Not sure what's oversimplified —
I probably misread you, then.
you're describing a JMM semantic for final fields, which I'd expect to be
modeled as barriers in the IR, just like volatile writes would be modeled
as barriers, preventing removal or reordering of them. I appreciate that
it can be troublesome to track this information, but that only means
compiler will have to play more conservative and there may be some
optimization opportunities lost. I'd think the pattern would look like:
obj = allocZerodMemory(); // obj has final fields
obj.ctor(); // arbitrarily long/complex CFG
_someRef = obj;
I'd expect redundant stores to be removed as part of ctor() CFG without
violating the storestore barrier. But, I do understand the
complexity/trickiness of getting this right.
You are correct. The StoreStore approximates the point at which the object
is first published to other threads. All normal stores above the
StoreStore can be issued in any order (as far as this fence is concerned)
but must settle before the object is published. Presumably it is published
shortly after the StoreStore, and the StoreStore could be sunk until that
point, if we wanted to do this, or even eliminated if the object never gets
published. Also, stores provably unrelated to (unreachable from) the
published object could drop below the StoreStore. We don't attempt to make
this distinction. None of these train of thought affects the basic
assertion that (if fences are absent) normal stores can be reordered.

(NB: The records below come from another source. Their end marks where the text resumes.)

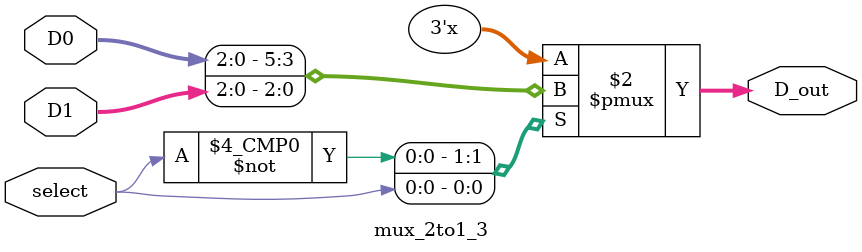
<source format=sv>
module mux_2to1_3(
    input select,
    input logic [2:0] D1,
    input logic [2:0] D0,
    output logic [2:0] D_out
    );

    always_comb
    begin 
    
    // D1 if select = 1, D0 is select = 0
        unique case(select)
            1'b0 : D_out = D0 ;
            1'b1 : D_out = D1 ;
        endcase
    end


endmodule

</source>
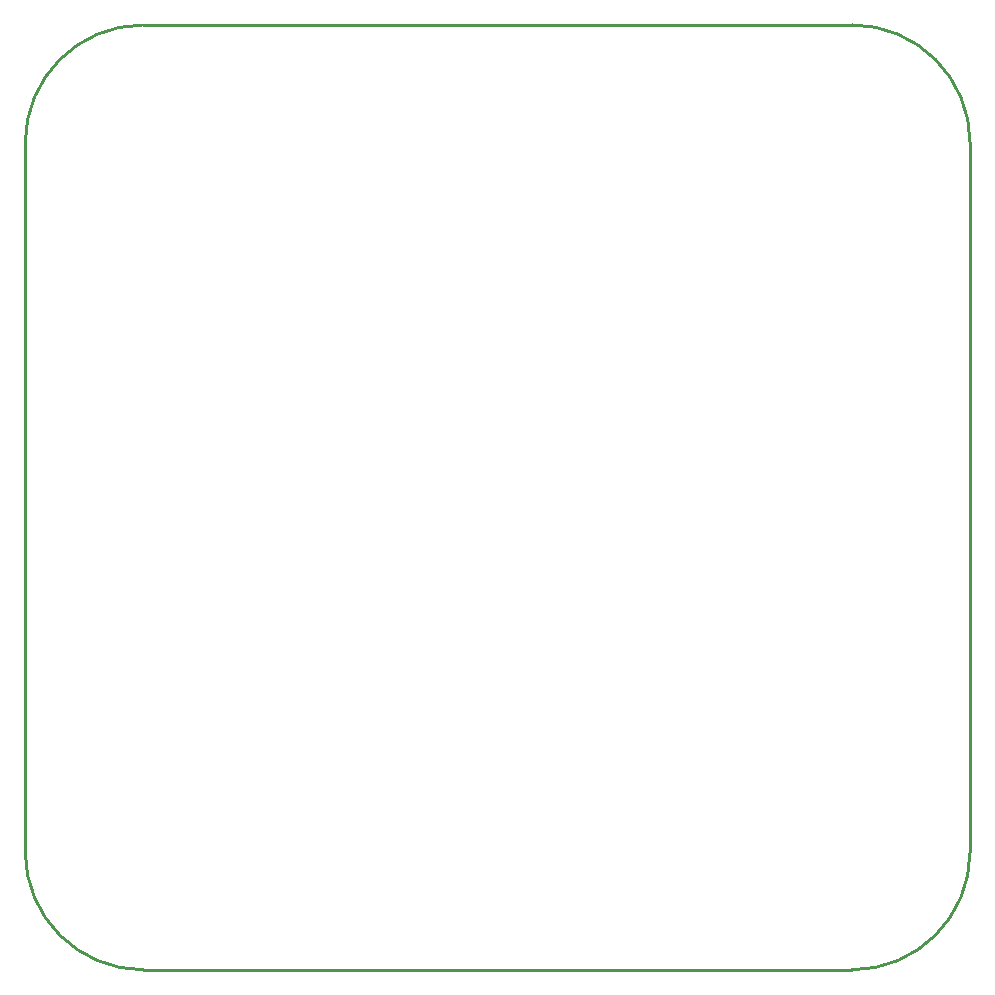
<source format=gko>
G04 Layer: BoardOutline*
G04 EasyEDA v6.3.53, 2020-07-04T19:29:01+01:00*
G04 4dcc4153daa14e749ff6f4f9958da876,831979d3ac2e4a1db92824a7b243be6d,10*
G04 Gerber Generator version 0.2*
G04 Scale: 100 percent, Rotated: No, Reflected: No *
G04 Dimensions in millimeters *
G04 leading zeros omitted , absolute positions ,3 integer and 3 decimal *
%FSLAX33Y33*%
%MOMM*%
G90*
G71D02*

%ADD10C,0.254000*%
G54D10*
G01X79999Y70000D02*
G01X79999Y10000D01*
G01X0Y10000D02*
G01X0Y70000D01*
G01X10000Y79999D02*
G01X69999Y79999D01*
G01X69999Y0D02*
G01X10000Y0D01*
G75*
G01X70000Y80000D02*
G02X80000Y70000I0J-10000D01*
G01*
G75*
G01X80000Y10000D02*
G02X70000Y0I-10000J0D01*
G01*
G75*
G01X10000Y0D02*
G02X0Y10000I0J10000D01*
G01*
G75*
G01X0Y70000D02*
G02X10000Y80000I10000J0D01*
G01*

%LPD*%
M00*
M02*

</source>
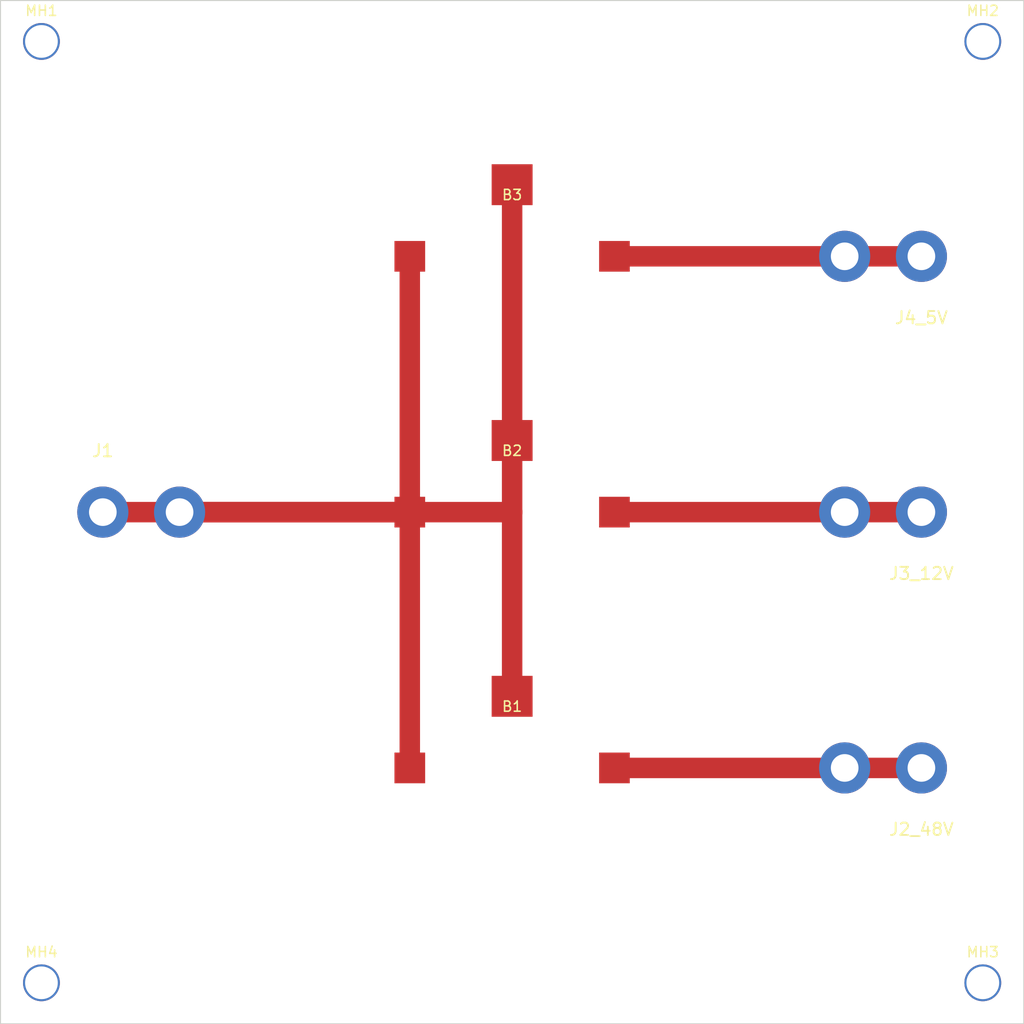
<source format=kicad_pcb>
(kicad_pcb (version 20221018) (generator "pre-route-script")
  (general (thickness 1.6))
  (paper "A4")
  (layers
    (0 "F.Cu" signal)
    (31 "B.Cu" signal)
    (32 "B.Adhes" user)
    (33 "F.Adhes" user)
    (34 "Edge.Cuts" user)
    (35 "Margin" user)
    (36 "B.CrtYd" user)
    (37 "F.CrtYd" user)
    (38 "B.Fab" user)
    (39 "F.Fab" user)
  )
  (setup
    (pcbplotparams
      (layerselection 0x00010_7ffffff8)
      (usegerberextensions true)
      (usegerberattributes true)
      (usegerberadvancedattributes true)
      (svgprecision 6)
      (excludeedgelayer true)
      (plotframeref false)
      (viasonmask false)
      (mode 1)
      (plotreference true)
      (plotvalue true)
      (plotinvisibletext false)
      (padsonsilk false)
      (subtractmaskfromsilk false)
      (outputformat 1)
      (mirror false)
      (drillshape 0)
      (scaleselection 1)
      (outputdirectory "build/gerbers/")
    )
  )
  (net 0 "")
  (net 1 "VIN")
  (net 2 "GND")
  (net 3 "V48")
  (net 4 "V12")
  (net 5 "V5")
  (gr_rect (start 0 0) (end 100 100) (layer "Edge.Cuts") (width 0.1))
  (footprint "MountHole:M3" (layer "F.Cu") (at 4 4))
  (footprint "MountHole:M3" (layer "F.Cu") (at 96 4))
  (footprint "MountHole:M3" (layer "F.Cu") (at 96 96))
  (footprint "MountHole:M3" (layer "F.Cu") (at 4 96))
  (footprint "Conn:XT90_Simplified" (layer "F.Cu") (at 10 50 0))
  (footprint "Conn:XT90_Simplified" (layer "F.Cu") (at 90 75 180))
  (footprint "Conn:XT90_Simplified" (layer "F.Cu") (at 90 50 180))
  (footprint "Conn:XT90_Simplified" (layer "F.Cu") (at 90 25 180))
  (footprint "Power:BuckBlock" (layer "F.Cu") (at 50 75))
  (footprint "Power:BuckBlock" (layer "F.Cu") (at 50 50))
  (footprint "Power:BuckBlock" (layer "F.Cu") (at 50 25))
  (segment (start 10 50) (end 40 50) (width 2.0) (layer "F.Cu") (net 1))
  (segment (start 40 50) (end 40 75) (width 2.0) (layer "F.Cu") (net 1))
  (segment (start 40 50) (end 40 25) (width 2.0) (layer "F.Cu") (net 1))
  (segment (start 17.5 50) (end 50 50) (width 2.0) (layer "F.Cu") (net 2))
  (segment (start 50 50) (end 50 68) (width 2.0) (layer "F.Cu") (net 2))
  (segment (start 50 50) (end 50 43) (width 2.0) (layer "F.Cu") (net 2))
  (segment (start 50 43) (end 50 18) (width 2.0) (layer "F.Cu") (net 2))
  (segment (start 60 75) (end 90 75) (width 2.0) (layer "F.Cu") (net 3))
  (segment (start 60 50) (end 90 50) (width 2.0) (layer "F.Cu") (net 4))
  (segment (start 60 25) (end 90 25) (width 2.0) (layer "F.Cu") (net 5))
)

</source>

If we wish to remove that StoreStore (for some reason) we would either need
a more precise set of fences (or HB edges), or else we would have to hold
back on aggressive store reordering. This is what makes me think we may
discover a missing fence, once we start letting those little stores swarm
around each other.
What makes me more nervous about this is the clear fact that non-TSO
platforms (TSO, Itanium) have to tweak their fences in various ad hoc ways
to avoid breaking user code. See, for example, Parse::do_exits. If we
make our thread-local orderings more non-TSO-ish, we might run into the
same subtle issues that the PPC port wrestles with. By "subtle" I partly
mean "relating to unstated user expectations even if not supported by the
JMM", and I also mean "hard to detect, characterize, and fix".